Monday, 22 December 2008

Spare us the Christmas specials

Well, the Christmas specials are certainly starting to come in thick and fast this week.
And all we can say is... make it stop. Please.
For One Night Only (ITV1, Sat) with Tom Jones, The Charlotte Church Nutcracking Christmas Special (C4, Sun), All Star Mr and Mrs Christmas Special (ITV1, Sat) and the awful Clash of the Santas (ITV1, Sun)... fun isn’t the word.
In fact, the word is something we probably can’t write in this blog.
Perhaps most gruesome of all was After You’ve Gone (BBC1, Sun).
This is the embarrassingly bad comedy created by the people who bought you My Family, with Nicholas Lyndhurst playing a (deservedly) abandoned dad and Celia Imrie as his utterly dull mother in law.
We’ve only previously caught the last five minutes or so on a Friday night (usually when switching over for Have I Got News for You), but even from this fleeting glimpse you could see it was very, very bad.
Nothing could prepare us for the full half hour experience though.
The Christmas plot, if you can use such a word to describe this kind of material, involved a burglary, a house swap and a hilarious case of mistaken identity.

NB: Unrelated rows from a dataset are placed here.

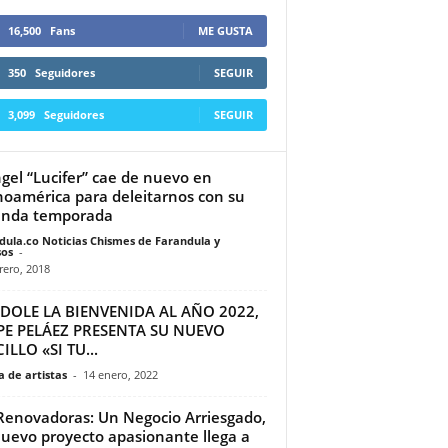
16,500
Fans
ME GUSTA
350
Seguidores
SEGUIR
3,099
Seguidores
SEGUIR
ngel “Lucifer” cae de nuevo en
noamérica para deleitarnos con su
unda temporada
dula.co Noticias Chismes de Farandula y
os
-
rero, 2018
DOLE LA BIENVENIDA AL AÑO 2022,
PE PELÁEZ PRESENTA SU NUEVO
ILLO «SI TU...
 de artistas
-
14 enero, 2022
Renovadoras: Un Negocio Arriesgado,
uevo proyecto apasionante llega a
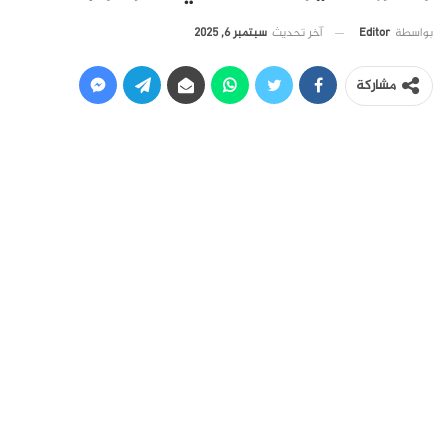
آخر تحديث
سبتمبر 6, 2025
بواسطة
Editor
مشاركة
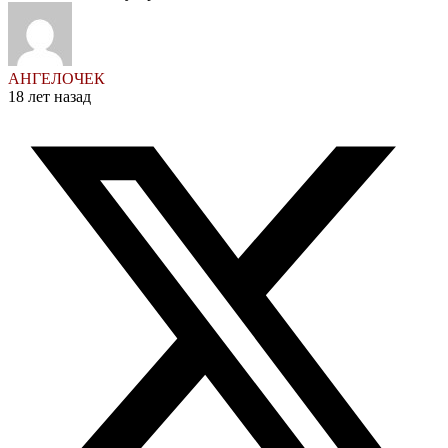
АНГЕЛОЧЕК
18 лет назад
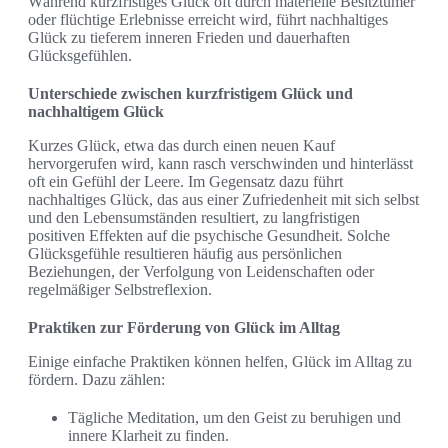
Während kurzfristiges Glück oft durch materielle Besitztümer
oder flüchtige Erlebnisse erreicht wird, führt nachhaltiges
Glück zu tieferem inneren Frieden und dauerhaften
Glücksgefühlen.
Unterschiede zwischen kurzfristigem Glück und
nachhaltigem Glück
Kurzes Glück, etwa das durch einen neuen Kauf
hervorgerufen wird, kann rasch verschwinden und hinterlässt
oft ein Gefühl der Leere. Im Gegensatz dazu führt
nachhaltiges Glück, das aus einer Zufriedenheit mit sich selbst
und den Lebensumständen resultiert, zu langfristigen
positiven Effekten auf die psychische Gesundheit. Solche
Glücksgefühle resultieren häufig aus persönlichen
Beziehungen, der Verfolgung von Leidenschaften oder
regelmäßiger Selbstreflexion.
Praktiken zur Förderung von Glück im Alltag
Einige einfache Praktiken können helfen, Glück im Alltag zu
fördern. Dazu zählen:
Tägliche Meditation, um den Geist zu beruhigen und
innere Klarheit zu finden.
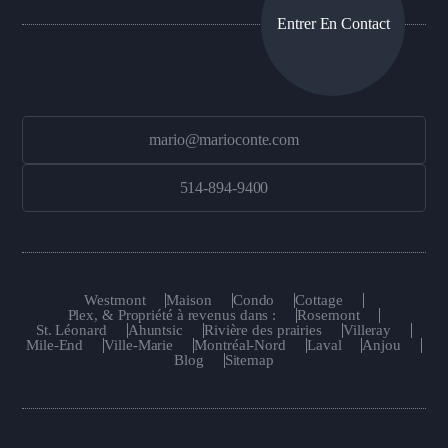
Entrer En Contact
mario@marioconte.com
514-894-9400
Westmont
Maison
Condo
Cottage
Plex, & Propriété à revenus dans :
Rosemont
St. Léonard
Ahuntsic
Rivière des prairies
Villeray
Mile-End
Ville-Marie
Montréal-Nord
Laval
Anjou
Blog
Sitemap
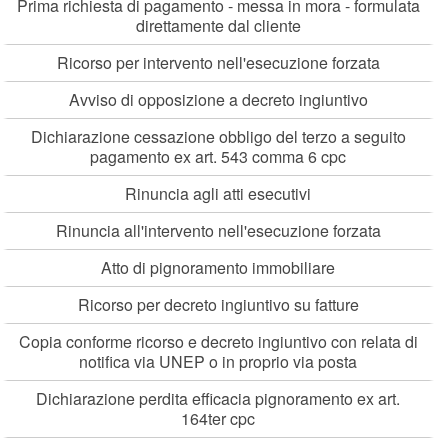
Prima richiesta di pagamento - messa in mora - formulata
direttamente dal cliente
Ricorso per intervento nell'esecuzione forzata
Avviso di opposizione a decreto ingiuntivo
Dichiarazione cessazione obbligo del terzo a seguito
pagamento ex art. 543 comma 6 cpc
Rinuncia agli atti esecutivi
Rinuncia all'intervento nell'esecuzione forzata
Atto di pignoramento immobiliare
Ricorso per decreto ingiuntivo su fatture
Copia conforme ricorso e decreto ingiuntivo con relata di
notifica via UNEP o in proprio via posta
Dichiarazione perdita efficacia pignoramento ex art.
164ter cpc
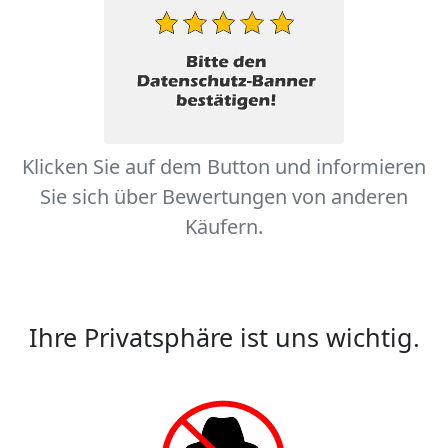
Klicken Sie auf dem Button und informieren
Sie sich über Bewertungen von anderen
Käufern.
Ihre Privatsphäre ist uns wichtig.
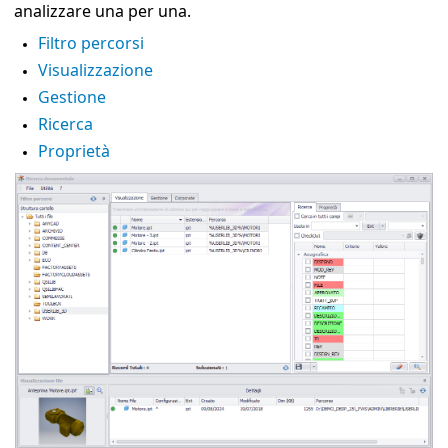
analizzare una per una.
Filtro percorsi
Visualizzazione
Gestione
Ricerca
Proprietà
one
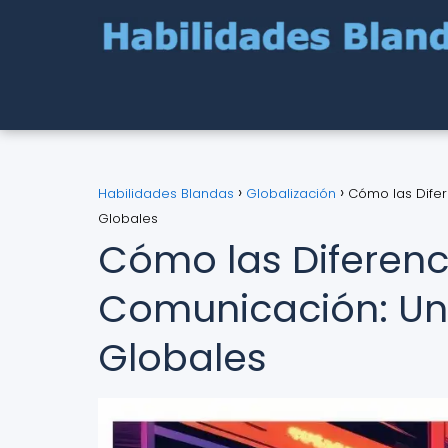
Habilidades Blandas
Globalización
Cómo las Difer
Globales
Cómo las Diferenci
Comunicación: Una
Globales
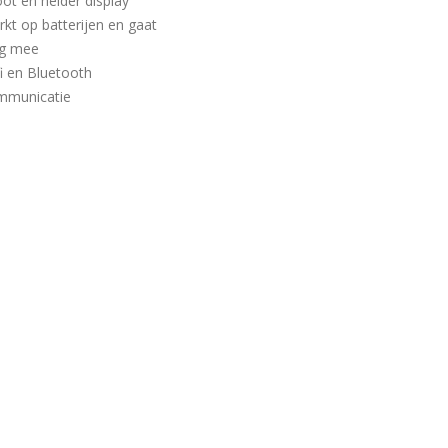
ot en helder display
kt op batterijen en gaat
ng mee
i en Bluetooth
mmunicatie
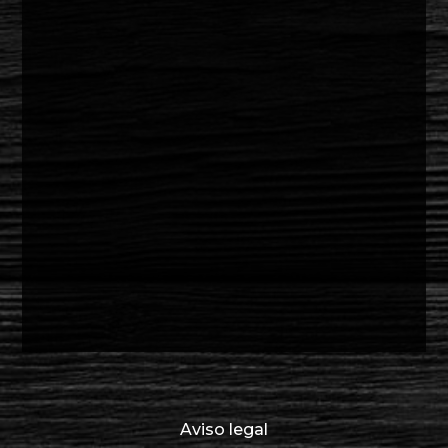
Aviso legal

A teenage son, who obviously had some kind of specials needs which was never quite explained, was also involved in a sub plot about selling toy dolls.
And Tracy Beaker was around for some of the time too as a teenage daughter. She didn’t get too many lines though. Lucky her.
It was only towards the end of this dire show that it suddenly struck us.
Nicholas Lyndhurst was once a part of the must-see show of the Christmas TV schedule (Fools and Horses). Now look at him.
If you think you’ve had a bad year, what with the credit crunch and all that, at least console yourself with one thought.
You’re not Nicholas Lyndhurst.
Best thing on the telly all weekend was actually a kids' drama, Dustbin Baby (BBC1, Sun) - about troubled teen April (Dakota Blue Richards) and her foster mum (Juliet Stevenson).
Penned by Jacqueline Wilson, it had a good story (a baby abandoned at birth and shoved in a dustbin at a pizza parlour), fine acting, warmth and a real Christmassy feel - despite having nothing at all to do with the festive season.
With the afternoon darkness outside, the twinkling lights on the tree, a large tin of Quality Street on the go and a reasonably happy ending, this was indeed a perfect yuletide family drama.